Australians’ studies are being undermined either by financial stress or the jobs they take to help manage that stress, a new study suggests.
The Swinburne University surveys found that more than half of students were struggling to meet basic living costs, with a similar proportion reporting that their financial stress impacted on their studies.
Almost two-thirds of respondents had paid jobs, with some working as much as 55 hours a week. The study found that this group was “significantly less likely” than students without jobs to suffer high levels of financial stress.
But more than three-quarters of employed students said the time spent at work interfered with their studies, with one in six saying they risked failing courses as a result.
The results of the 2018 Higher Education Accommodation and Financial Stress Survey suggest students are caught between a rock and a hard place when it comes to managing Australia’s soaring housing and food costs on one hand, and the demands of study on the other.
“This points to a possible imbalance between the need to work long hours to offset the costs…with the time required to succeed at university,” the report says.
The study quizzed more than 1,200 mostly full-time, on-campus students about their experiences in two online surveys timed 12 months apart. While the report acknowledges the possibility of response bias, with students under financial stress “more inclined” to answer questions about the issue, almost half of the respondents claimed to have financially privileged backgrounds.

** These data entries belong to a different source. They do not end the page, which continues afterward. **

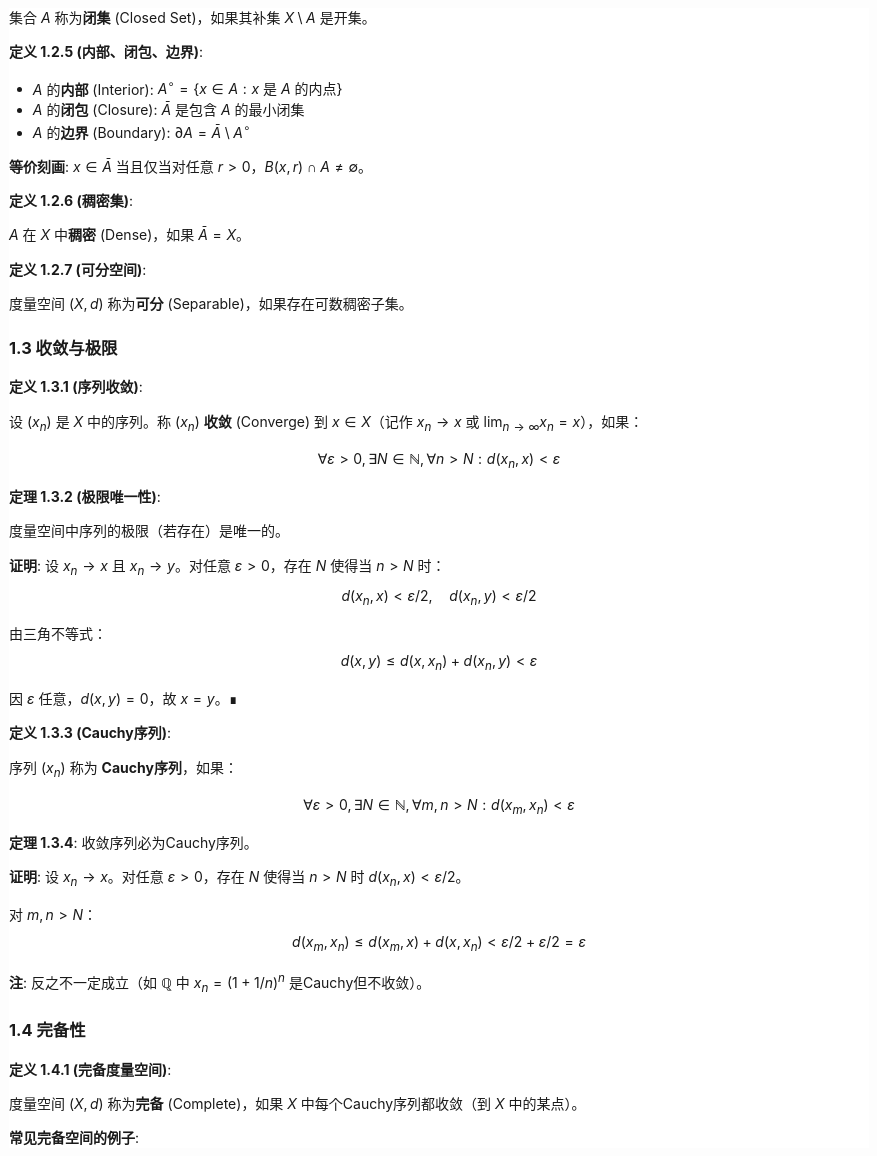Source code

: 集合 $A$ 称为**闭集** (Closed Set)，如果其补集 $X \setminus A$ 是开集。

**定义 1.2.5 (内部、闭包、边界)**:

- $A$ 的**内部** (Interior): $A^\circ = \{x \in A : x \text{ 是 } A \text{ 的内点}\}$
- $A$ 的**闭包** (Closure): $\bar{A}$ 是包含 $A$ 的最小闭集
- $A$ 的**边界** (Boundary): $\partial A = \bar{A} \setminus A^\circ$

**等价刻画**: $x \in \bar{A}$ 当且仅当对任意 $r > 0$，$B(x, r) \cap A \neq \emptyset$。

**定义 1.2.6 (稠密集)**:

$A$ 在 $X$ 中**稠密** (Dense)，如果 $\bar{A} = X$。

**定义 1.2.7 (可分空间)**:

度量空间 $(X, d)$ 称为**可分** (Separable)，如果存在可数稠密子集。

### 1.3 收敛与极限

**定义 1.3.1 (序列收敛)**:

设 $(x_n)$ 是 $X$ 中的序列。称 $(x_n)$ **收敛** (Converge) 到 $x \in X$（记作 $x_n \to x$ 或 $\lim_{n \to \infty} x_n = x$），如果：

$$\forall \varepsilon > 0, \exists N \in \mathbb{N}, \forall n > N: d(x_n, x) < \varepsilon$$

**定理 1.3.2 (极限唯一性)**:

度量空间中序列的极限（若存在）是唯一的。

**证明**: 设 $x_n \to x$ 且 $x_n \to y$。对任意 $\varepsilon > 0$，存在 $N$ 使得当 $n > N$ 时：
$$d(x_n, x) < \varepsilon/2, \quad d(x_n, y) < \varepsilon/2$$

由三角不等式：
$$d(x, y) \leq d(x, x_n) + d(x_n, y) < \varepsilon$$

因 $\varepsilon$ 任意，$d(x, y) = 0$，故 $x = y$。∎

**定义 1.3.3 (Cauchy序列)**:

序列 $(x_n)$ 称为 **Cauchy序列**，如果：

$$\forall \varepsilon > 0, \exists N \in \mathbb{N}, \forall m, n > N: d(x_m, x_n) < \varepsilon$$

**定理 1.3.4**: 收敛序列必为Cauchy序列。

**证明**: 设 $x_n \to x$。对任意 $\varepsilon > 0$，存在 $N$ 使得当 $n > N$ 时 $d(x_n, x) < \varepsilon/2$。

对 $m, n > N$：
$$d(x_m, x_n) \leq d(x_m, x) + d(x, x_n) < \varepsilon/2 + \varepsilon/2 = \varepsilon$$

**注**: 反之不一定成立（如 $\mathbb{Q}$ 中 $x_n = (1 + 1/n)^n$ 是Cauchy但不收敛）。

### 1.4 完备性

**定义 1.4.1 (完备度量空间)**:

度量空间 $(X, d)$ 称为**完备** (Complete)，如果 $X$ 中每个Cauchy序列都收敛（到 $X$ 中的某点）。

**常见完备空间的例子**:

The report concludes that 53 per cent of students are under “moderate to high” stress to meet study and living costs, with those on Youth Allowance benefits among the most at risk. It follows 2018 findings by the Australian Council of Social Services that almost two-thirds of Youth Allowance recipients have incomes below the poverty line.
More than one in seven respondents in the new survey said they skipped meals because they could not afford food, echoing Universities Australia’s finding last year that around 15 per cent of students regularly do without necessities because of the cost.
One in seven students also say they have experienced homelessness, and 4 per cent have stayed overnight at the university because they had nowhere else to sleep, the new study found. Two per cent were homeless at the time of the study.
The report says these findings are “not surprising” given that of the 100,000-plus Australians counted as homeless in the country’s 2016 census, 9 per cent had been university or vocational education students.
The new study also found that 53 per cent of respondents reported symptoms of “high to very high levels of psychological stress”, as measured by the 10-item Kessler scale of anxiety and depression. This result reinforces calls for university student wellbeing to be considered a “serious public health issue”, the report says.
“Many international students pay money upfront to unverified landlords they find online,” said co-author Maria Nawaz, a lecturer and supervisor at the UNSW Human Rights Clinic. “When they arrive in Sydney and [the] housing turns out to be much worse than advertised or other things go wrong, they’re often not legally protected.”